[WORK INSTRUCTION 1]
According to the passage, what is the main harm of formaldehyde?
[WORK INSTRUCTION 2]
Retype the part of the passage starting at "Moreover, aldehydes are" and ending at "electrochemical cells,²⁷ etc.".
[WORK INSTRUCTION 3]
Translate this sentence from the passage into Spanish: "Among them, Mn(VII) is more hazardous to public health compared to other valence states, such as Mn(II) and Mn(VI), because of its greater stability and carcinogenic properties."

[TEXT SHOWN]
· · · · ·

Anions widely exist in nature and living organisms, are closely related to human survival and development, and play an important role in medicine, catalysis, environmental science and other fields.^1–3 Due to the importance of anions in pharmacy and biological science, the design and synthesis of efficient anion receptors has attracted the intensive interest of scientists.^4,5 Compared with cations, anions have their own features, such as the radius of an anion is larger than a cation that has the same charge, the electrostatic attraction between a probe molecule and an anion is weaker than that between a probe molecule and a cation; an anion has a different geometry and the solvent effect has a great influence on the binding properties and selectivity of the anion; an anion is sensitive to the pH of solution, so the detection of anions must occur under a suitable pH environment.^6–8

Due to the development of industry, industrial and other anthropogenic processes have been releasing heavy-metal ions into the environment, such as Cr and Mn.^9–11 Among them, Mn(VII) is more hazardous to public health compared to other valence states, such as Mn(II) and Mn(VI), because of its greater stability and carcinogenic properties. For example, as for anion pollutants, MnO₄⁻ is the most commonly used strong oxidant in both laboratory and industrial applications and MnO₄⁻ has received great attention because it can cause severe damage to human health and the environment, which is a worldwide problem that is listed as a priority by the U.S. Environmental Protection Agency.^12,13 Therefore, the determination of Mn(VII) in environmental samples is of great importance.^14,15 There are many methods to detect MnO₄⁻, such as flame atomic absorption spectrophotometry and potassium periodate spectrophotometry, and the detection limit of luminescent probes to detect MnO₄⁻ could low as 0.28 μM.¹⁶

Moreover, aldehydes are widely used industrial raw material, mainly used in wood industry, textile industry, pesticides, dyes, etc. Formaldehyde is a strong pungent smell of gas, will bring great harm to the human body.¹⁷ The main harm of formaldehyde is the stimulation of the skin and mucous membranes. When it reach a certain concentration in room can make people feel uncomfortable, identified as first class of carcinogens in 2006. So the determination of aldehyde in environmental samples is of great importance.^18,19 Different kinds of gas sensing approaches have been used to measure aldehyde concentrations in air: such as cataluminescence,²⁰ gas chromatography,²¹ chemoresistivity (inorganic,²² organic,²³ and hybrid²⁴ materials), chemocapacitance,²⁵ bio-sensing,²⁶ amperometric electrochemical cells,²⁷ etc.

· · · · ·

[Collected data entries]
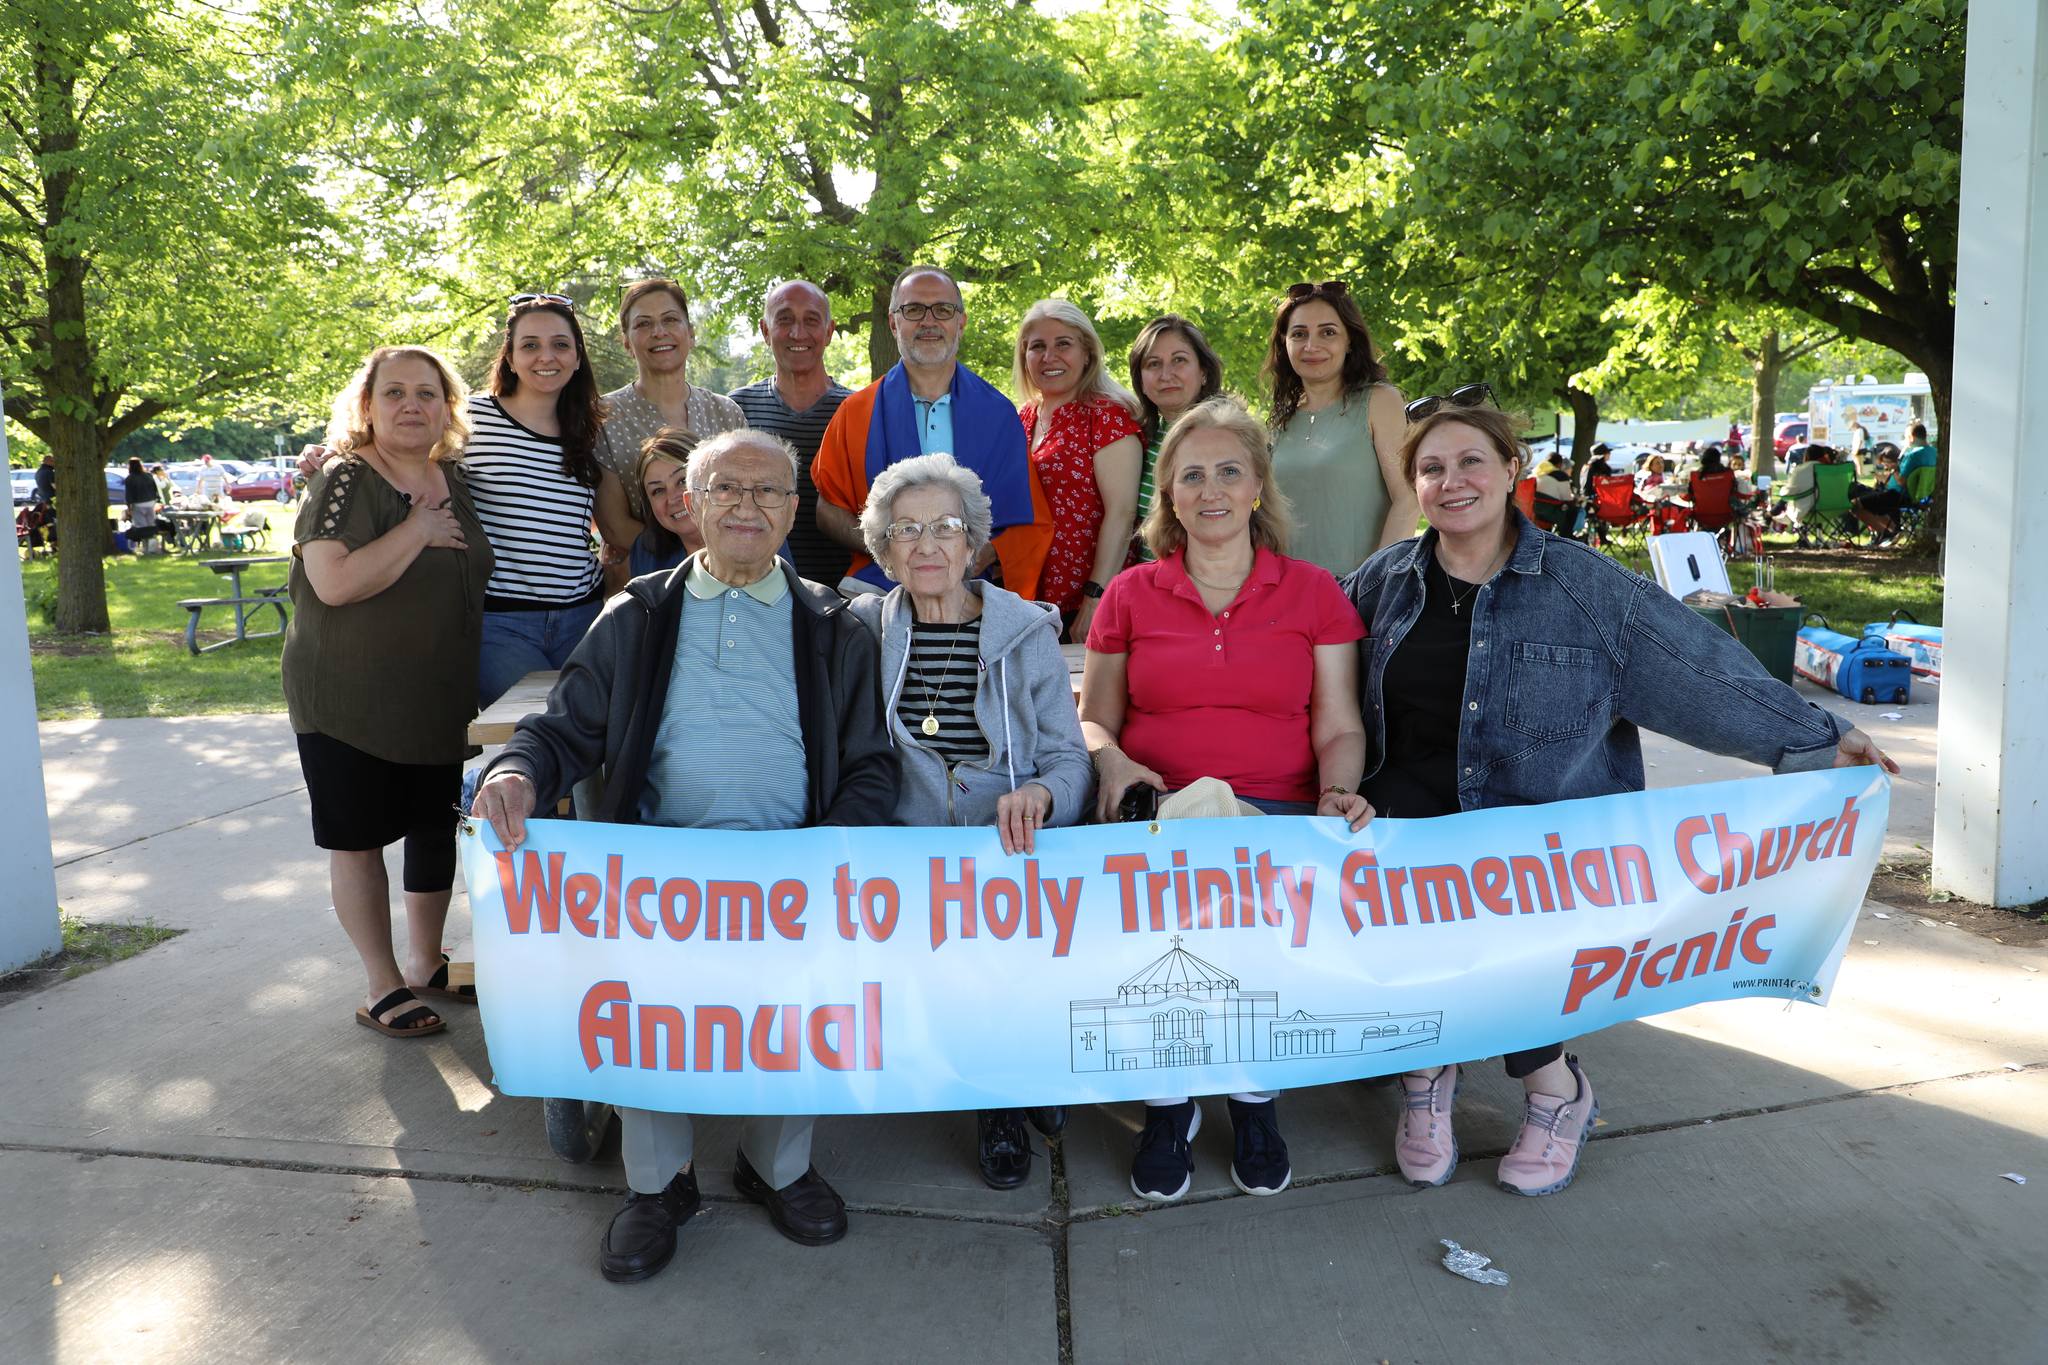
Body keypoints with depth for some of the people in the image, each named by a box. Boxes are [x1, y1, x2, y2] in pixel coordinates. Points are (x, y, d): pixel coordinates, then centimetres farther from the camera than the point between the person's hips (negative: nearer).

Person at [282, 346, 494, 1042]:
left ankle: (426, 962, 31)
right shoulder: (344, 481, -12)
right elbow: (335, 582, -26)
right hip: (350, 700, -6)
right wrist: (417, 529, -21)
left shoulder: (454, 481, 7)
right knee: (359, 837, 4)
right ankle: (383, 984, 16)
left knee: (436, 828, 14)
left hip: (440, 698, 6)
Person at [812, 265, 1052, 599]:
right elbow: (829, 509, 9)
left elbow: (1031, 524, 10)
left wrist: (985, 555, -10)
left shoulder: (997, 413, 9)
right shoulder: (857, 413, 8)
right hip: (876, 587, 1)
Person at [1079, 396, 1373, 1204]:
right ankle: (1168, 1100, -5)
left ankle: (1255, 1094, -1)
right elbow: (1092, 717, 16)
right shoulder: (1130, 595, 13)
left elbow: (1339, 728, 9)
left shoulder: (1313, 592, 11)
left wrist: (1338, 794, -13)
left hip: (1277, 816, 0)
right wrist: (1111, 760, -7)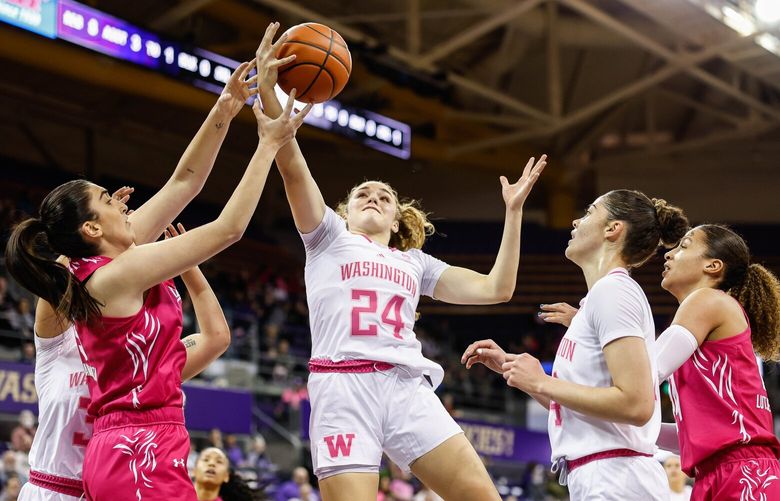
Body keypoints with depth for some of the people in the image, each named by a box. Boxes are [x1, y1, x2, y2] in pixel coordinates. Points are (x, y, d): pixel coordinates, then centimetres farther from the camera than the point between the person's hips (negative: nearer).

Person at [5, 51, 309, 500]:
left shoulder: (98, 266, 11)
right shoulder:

· · · · ·

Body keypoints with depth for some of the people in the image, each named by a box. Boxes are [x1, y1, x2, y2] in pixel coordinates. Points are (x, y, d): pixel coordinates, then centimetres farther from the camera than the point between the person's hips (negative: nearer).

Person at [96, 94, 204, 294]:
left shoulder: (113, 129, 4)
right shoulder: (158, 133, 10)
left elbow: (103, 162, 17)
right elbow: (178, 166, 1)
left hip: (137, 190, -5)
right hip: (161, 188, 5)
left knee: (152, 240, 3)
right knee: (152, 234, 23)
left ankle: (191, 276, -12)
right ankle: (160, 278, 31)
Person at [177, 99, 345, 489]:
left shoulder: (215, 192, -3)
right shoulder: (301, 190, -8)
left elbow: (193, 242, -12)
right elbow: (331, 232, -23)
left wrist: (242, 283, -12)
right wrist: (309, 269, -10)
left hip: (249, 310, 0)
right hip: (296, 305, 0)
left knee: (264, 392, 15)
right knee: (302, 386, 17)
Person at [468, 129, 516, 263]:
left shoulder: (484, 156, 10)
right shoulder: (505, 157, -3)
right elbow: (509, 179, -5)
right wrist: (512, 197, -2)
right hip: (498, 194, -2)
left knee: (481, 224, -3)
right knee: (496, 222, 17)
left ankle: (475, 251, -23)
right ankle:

· · · · ·

[REPLY 1]
The stimulation of the skin and mucous membranes.

[REPLY 2]
Moreover, aldehydes are widely used industrial raw material, mainly used in wood industry, textile industry, pesticides, dyes, etc. Formaldehyde is a strong pungent smell of gas, will bring great harm to the human body.¹⁷ The main harm of formaldehyde is the stimulation of the skin and mucous membranes. When it reach a certain concentration in room can make people feel uncomfortable, identified as first class of carcinogens in 2006. So the determination of aldehyde in environmental samples is of great importance.^18,19 Different kinds of gas sensing approaches have been used to measure aldehyde concentrations in air: such as cataluminescence,²⁰ gas chromatography,²¹ chemoresistivity (inorganic,²² organic,²³ and hybrid²⁴ materials), chemocapacitance,²⁵ bio-sensing,²⁶ amperometric electrochemical cells,²⁷ etc.

[REPLY 3]
Entre ellos, el Mn(VII) es más peligroso para la salud pública en comparación con otros estados de valencia, como el Mn(II) y el Mn(VI), debido a su mayor estabilidad y a sus propiedades cancerígenas.